3.)  Never allow people to pay for political speech.  Create a method for those who wish to comment on the way you run things for free.  Everyone should have an equal footing in this place and a method for the best candidates and ideas to rise to the surface.  Never, Never, NEVER allow the rich any advantage at this process and disallow them from advertising or other modes to take over the conversation when it comes to governance.  My country’s Supreme Court has just ruled that our entire “democracy” (one person=one vote) is nothing but a “plutocracy” (one dollar=one vote).  We are literally the slaves of the rich.  Do not let this happen to you.

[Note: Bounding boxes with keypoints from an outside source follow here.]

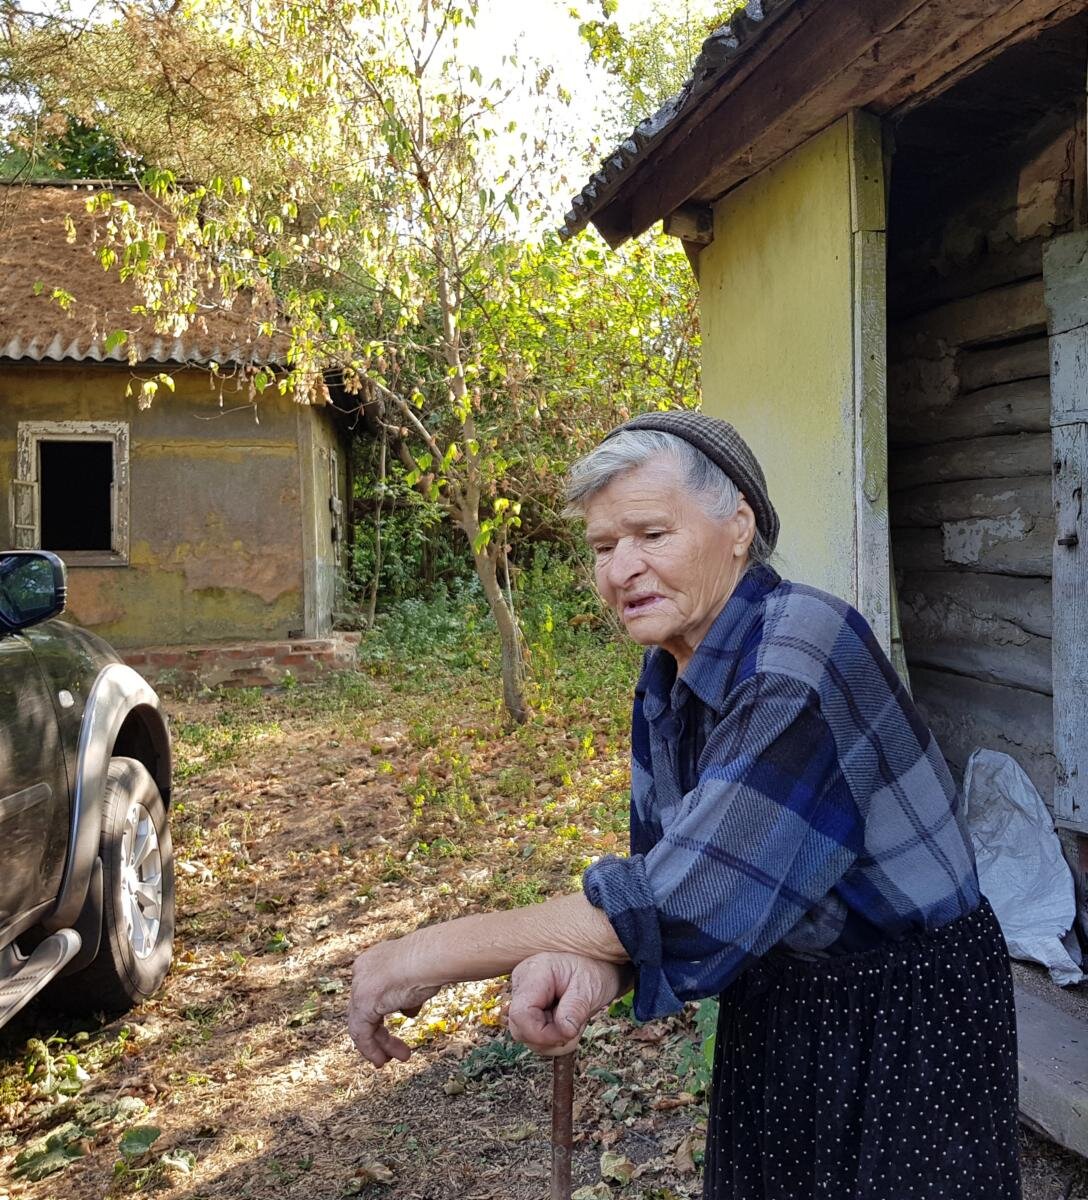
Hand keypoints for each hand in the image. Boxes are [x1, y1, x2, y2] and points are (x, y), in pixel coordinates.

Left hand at [348, 940, 440, 1067]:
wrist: (431, 955)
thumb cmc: (432, 961)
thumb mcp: (417, 980)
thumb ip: (407, 997)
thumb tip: (408, 1012)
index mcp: (374, 961)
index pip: (372, 993)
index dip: (381, 1014)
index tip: (393, 1029)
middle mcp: (362, 971)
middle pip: (365, 1009)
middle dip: (380, 1033)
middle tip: (392, 1050)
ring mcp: (360, 986)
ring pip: (362, 1023)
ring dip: (378, 1044)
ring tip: (392, 1060)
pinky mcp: (363, 1003)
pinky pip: (361, 1033)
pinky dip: (370, 1049)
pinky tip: (381, 1060)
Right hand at [507, 953, 629, 1055]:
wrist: (593, 968)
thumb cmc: (591, 974)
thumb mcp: (589, 989)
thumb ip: (575, 1010)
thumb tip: (565, 1032)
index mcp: (534, 972)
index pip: (521, 1014)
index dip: (541, 1034)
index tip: (568, 1034)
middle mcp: (521, 983)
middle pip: (519, 1027)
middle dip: (549, 1038)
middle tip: (574, 1027)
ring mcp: (521, 997)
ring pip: (524, 1035)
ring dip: (552, 1040)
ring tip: (571, 1023)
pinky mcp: (525, 1008)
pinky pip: (531, 1035)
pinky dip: (550, 1038)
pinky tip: (563, 1024)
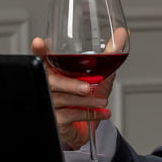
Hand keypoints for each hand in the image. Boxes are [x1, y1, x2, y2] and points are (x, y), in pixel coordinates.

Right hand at [32, 27, 126, 149]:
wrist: (86, 127)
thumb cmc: (87, 97)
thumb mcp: (99, 74)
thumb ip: (109, 54)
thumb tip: (123, 34)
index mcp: (55, 70)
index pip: (42, 57)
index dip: (38, 50)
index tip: (39, 42)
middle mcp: (49, 86)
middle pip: (50, 81)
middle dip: (69, 83)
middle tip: (87, 87)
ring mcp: (50, 103)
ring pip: (62, 99)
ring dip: (86, 100)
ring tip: (102, 101)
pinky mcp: (55, 120)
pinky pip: (70, 115)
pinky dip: (89, 114)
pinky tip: (102, 113)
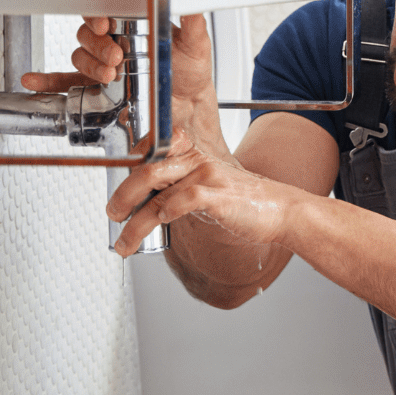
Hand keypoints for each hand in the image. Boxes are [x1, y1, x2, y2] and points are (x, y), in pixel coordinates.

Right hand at [21, 14, 216, 111]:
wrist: (190, 109)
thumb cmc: (191, 74)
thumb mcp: (196, 44)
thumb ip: (193, 20)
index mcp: (133, 24)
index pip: (106, 10)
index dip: (99, 15)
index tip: (106, 25)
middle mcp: (114, 41)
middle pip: (89, 34)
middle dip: (99, 45)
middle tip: (116, 56)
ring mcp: (104, 64)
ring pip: (81, 56)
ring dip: (90, 64)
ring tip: (109, 74)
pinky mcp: (98, 87)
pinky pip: (66, 81)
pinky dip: (48, 81)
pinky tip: (34, 82)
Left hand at [106, 130, 299, 257]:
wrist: (283, 210)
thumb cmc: (247, 203)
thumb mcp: (209, 188)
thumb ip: (180, 189)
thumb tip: (149, 204)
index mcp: (193, 157)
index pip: (151, 154)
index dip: (128, 168)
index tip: (115, 192)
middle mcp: (198, 162)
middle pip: (146, 170)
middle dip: (122, 195)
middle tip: (112, 214)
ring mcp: (208, 177)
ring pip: (157, 192)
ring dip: (134, 221)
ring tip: (124, 240)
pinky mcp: (219, 196)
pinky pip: (183, 200)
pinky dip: (164, 213)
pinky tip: (156, 227)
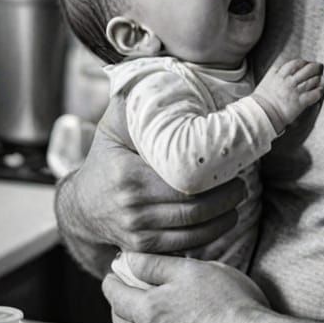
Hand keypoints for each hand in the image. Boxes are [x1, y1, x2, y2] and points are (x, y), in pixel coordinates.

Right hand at [57, 101, 245, 254]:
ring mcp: (138, 232)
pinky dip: (207, 237)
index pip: (184, 180)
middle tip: (242, 185)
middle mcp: (134, 207)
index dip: (213, 176)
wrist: (81, 207)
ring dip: (223, 219)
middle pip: (194, 208)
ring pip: (193, 231)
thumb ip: (134, 104)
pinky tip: (221, 221)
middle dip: (225, 198)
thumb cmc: (105, 160)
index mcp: (130, 175)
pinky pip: (183, 246)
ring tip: (236, 202)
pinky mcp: (143, 248)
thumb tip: (159, 74)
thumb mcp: (112, 128)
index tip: (232, 165)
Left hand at [102, 252, 270, 322]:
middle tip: (126, 293)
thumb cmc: (231, 306)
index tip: (115, 275)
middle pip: (117, 319)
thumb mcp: (195, 270)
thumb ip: (157, 264)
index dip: (113, 279)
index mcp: (147, 308)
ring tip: (134, 319)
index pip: (115, 292)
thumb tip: (130, 259)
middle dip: (118, 303)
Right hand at [252, 58, 323, 131]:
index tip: (306, 63)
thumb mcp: (266, 80)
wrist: (262, 114)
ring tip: (323, 77)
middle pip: (307, 69)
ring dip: (319, 78)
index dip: (303, 62)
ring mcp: (295, 91)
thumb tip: (280, 67)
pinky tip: (320, 90)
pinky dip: (319, 91)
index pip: (295, 63)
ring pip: (312, 80)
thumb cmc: (261, 100)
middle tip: (318, 67)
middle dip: (315, 67)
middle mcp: (289, 81)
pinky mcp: (300, 102)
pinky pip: (314, 94)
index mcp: (280, 74)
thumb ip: (274, 72)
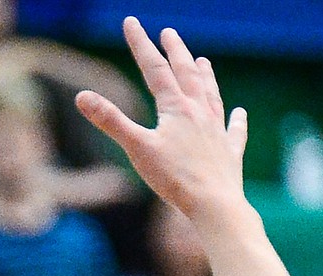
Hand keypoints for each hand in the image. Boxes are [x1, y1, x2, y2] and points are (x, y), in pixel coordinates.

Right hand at [74, 17, 247, 225]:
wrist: (215, 206)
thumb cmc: (176, 179)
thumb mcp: (138, 149)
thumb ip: (111, 121)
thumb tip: (81, 97)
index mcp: (176, 108)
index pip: (154, 68)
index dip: (141, 44)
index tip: (131, 22)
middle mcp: (200, 112)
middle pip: (187, 74)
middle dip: (176, 51)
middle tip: (168, 33)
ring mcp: (218, 132)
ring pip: (212, 96)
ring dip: (206, 77)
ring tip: (203, 61)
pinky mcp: (230, 154)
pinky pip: (235, 132)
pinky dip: (237, 121)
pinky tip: (240, 113)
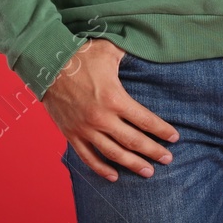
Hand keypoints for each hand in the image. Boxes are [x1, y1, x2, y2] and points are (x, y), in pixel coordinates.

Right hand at [41, 37, 179, 181]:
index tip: (174, 138)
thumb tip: (147, 46)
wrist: (47, 64)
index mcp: (115, 98)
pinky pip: (88, 157)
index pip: (145, 120)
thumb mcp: (110, 50)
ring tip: (148, 172)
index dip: (162, 131)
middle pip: (133, 141)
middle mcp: (102, 118)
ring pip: (114, 154)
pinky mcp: (71, 134)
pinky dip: (101, 169)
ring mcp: (85, 129)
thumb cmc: (81, 55)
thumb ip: (130, 53)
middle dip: (153, 152)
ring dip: (132, 164)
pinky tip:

4.)  Keep a firm hand on corporations.  They may or may not be necessary, but if you find that you need them, keep them leashed and muzzled.  They are dangerous animals.  Do not allow them to ravage the country,  as we have done, giving them more power than actual human beings.  You would go from being Mubarak’s slave to the corporation’s.


5.)  Keep a tight reign on your government’s purse strings.  This is perhaps my best advice.  You can strangle any enemy with closed purse strings.  My best advice is to read and translate into Arabic my friend, Roger Rothenberger’s book Beyond Plutocracy.  There, you will find a blueprint for a government blessedly free from the enslavement of the rich.  A government where Senators are chosen for their ability to champion the little person’s cause.  Representatives must obey the will of the people or be ousted immediately.  Consider if England could throw out the Parliament that voted to gut their education system.  If America could replace legislators that allowed privacy to be a thing of the past, health care to become a joke, banks to own our government, and austerity to become a reality.  Rothenberger’s book contains so much more.  It holds a key to having the people decide the size and scope of their government, how much tax burden should be placed on the backs of its citizens, and who exactly should pay that tax.  It allows a method for the people to decide the minimum work week and the minimum wage, completely usurping the power of  the owner over the owned.  What power!

It’s not much, but it is the wisdom I can offer from inside the economic walls of my own enslavement.  I watch your struggle and I hope and pray that you succeed.  I pray that you succeed because it would mean that someday, after I am long gone most likely, my country might also succeed.